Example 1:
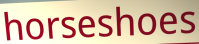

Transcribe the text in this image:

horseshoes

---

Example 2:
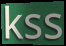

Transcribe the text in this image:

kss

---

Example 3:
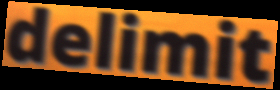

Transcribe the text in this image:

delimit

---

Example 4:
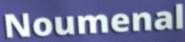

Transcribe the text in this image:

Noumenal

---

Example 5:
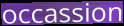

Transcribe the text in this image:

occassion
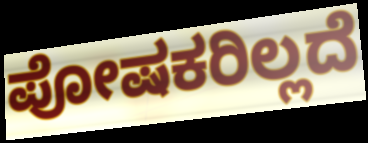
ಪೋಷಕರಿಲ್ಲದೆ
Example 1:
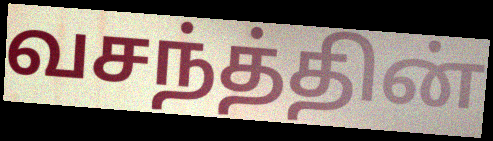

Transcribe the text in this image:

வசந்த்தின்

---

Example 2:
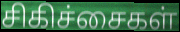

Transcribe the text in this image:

===

Look through the material above for the word "Example" and copy every line that has it.

• **ANSWER FOR THE TASK**:
Example 1:
Example 2:
Example 3:
Example 4:
Example 5:
Example 1:
Example 2:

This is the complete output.